Source extract section start
Well...hello, hello, hello...It is me, I have returned. I know its been a while, Lets go back now shall we.....

In the past week, My baby boy turned 5 months...I know...hes growing up so fast. Only 5 months ago I was praying I would go into labor in the middle of the night. Dreaming that I would wake up in a pool of fluid...But to no such avail. Finally I went in and was immediately redirected to the labor and delivery...I was induced and 30 hours later I heard the cries of my new baby boy. I have never before felt so happy. I never thought that I could love somone so much, I thought that the complete and overwhelming feeling of love that I felt was going to dissipate, I thought how could I live my life regularly if it revolves around this little man. Well, I realized the answer to that question. My thoughts were wrong, This love doesn't dissipate. If anything it grows, I love him even more now than I ever could have imagined. As for how I live my life normally, I don't. I wake up when he wakes up, I eat when he eats, I sleep when he sleeps. My life has completely changed, and I love it.
Source extract section end
Extracted records section start
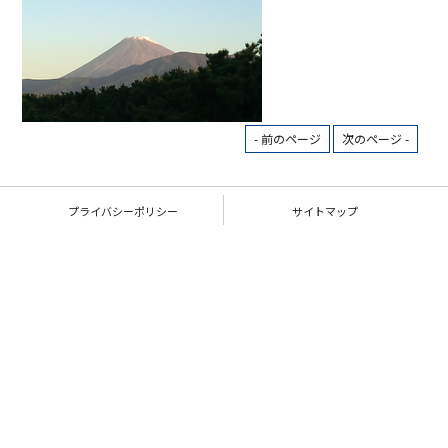
- 前のページ
次のページ -
プライバシーポリシー
サイトマップ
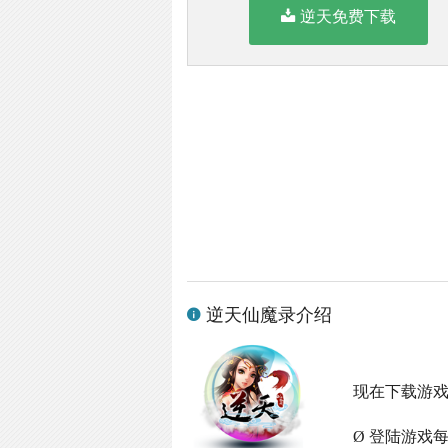
逆天免费下载
逆天仙魔录介绍
现在下载游
Ø 登陆游戏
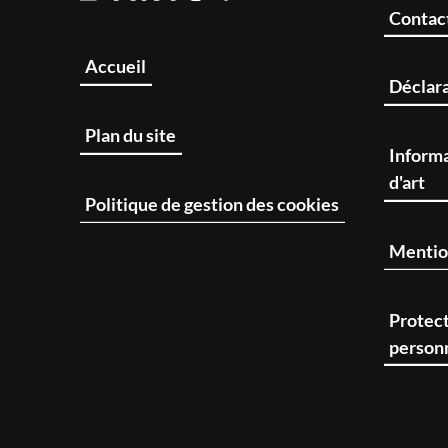
Contac
Accueil
Déclara
Plan du site
Informa
d'art
Politique de gestion des cookies
Mentio
Protec
person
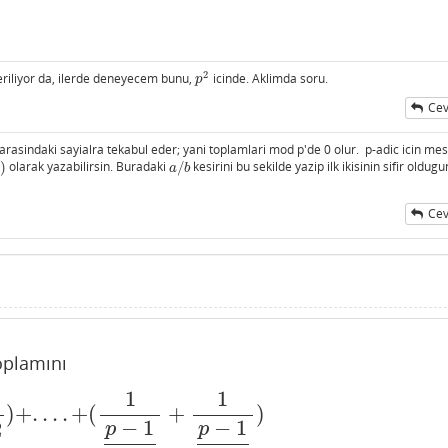
2
riliyor da, ilerde deneyecem bunu,
icinde. Aklimda soru.
p
2
p
Cev
ı
arasindaki sayialra tekabul eder; yani toplamlari mod p'de 0 olur. p-adic icin me
⋯
)
olarak yazabilirsin. Buradaki
/
kesirini bu sekilde yazip ilk ikisinin sifir oldug
a
/
b
a
b
Cev
plamını
1
1
)
+
.
.
.
.
+
(
+
)
1
2
+
1
p
−
1
2
)
−
1
−
1
2
p
p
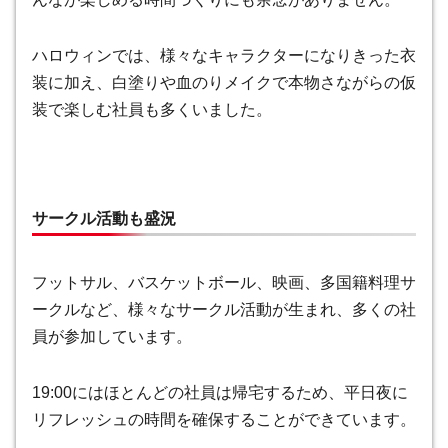
ハロウィンでは、様々なキャラクターになりきった衣
装に加え、白塗りや血のりメイクで本物さながらの仮
装で楽しむ社員も多くいました。
サークル活動も盛況
フットサル、バスケットボール、映画、多国籍料理サ
ークルなど、様々なサークル活動が生まれ、多くの社
員が参加しています。
19:00にはほとんどの社員は帰宅するため、平日夜に
リフレッシュの時間を確保することができています。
Extracted records section end
**Required actions**
(a) In the blog post about the baby boy, how long after the induction did the writer hear the baby's cries?
(b) Continue the blog post about the baby boy, picking up after its final sentence.

**Answers to each task**
(a) 30 hours later.

(b)
I am still involved with my 50 book challenge, and decided that I needed a way to keep track of what I read. So here it goes,

1. If the shoe fits by Stephanie Rowe
2. Swapping Lives by Jane Green
3. Straight Talking by Jane Green
4. The other Woman by Jane Green
5. (in process) To have and to hold by Jane Green

And, on another note...I bought more thread, and yarn and a new hook. YAY!!! time to go crochet!!!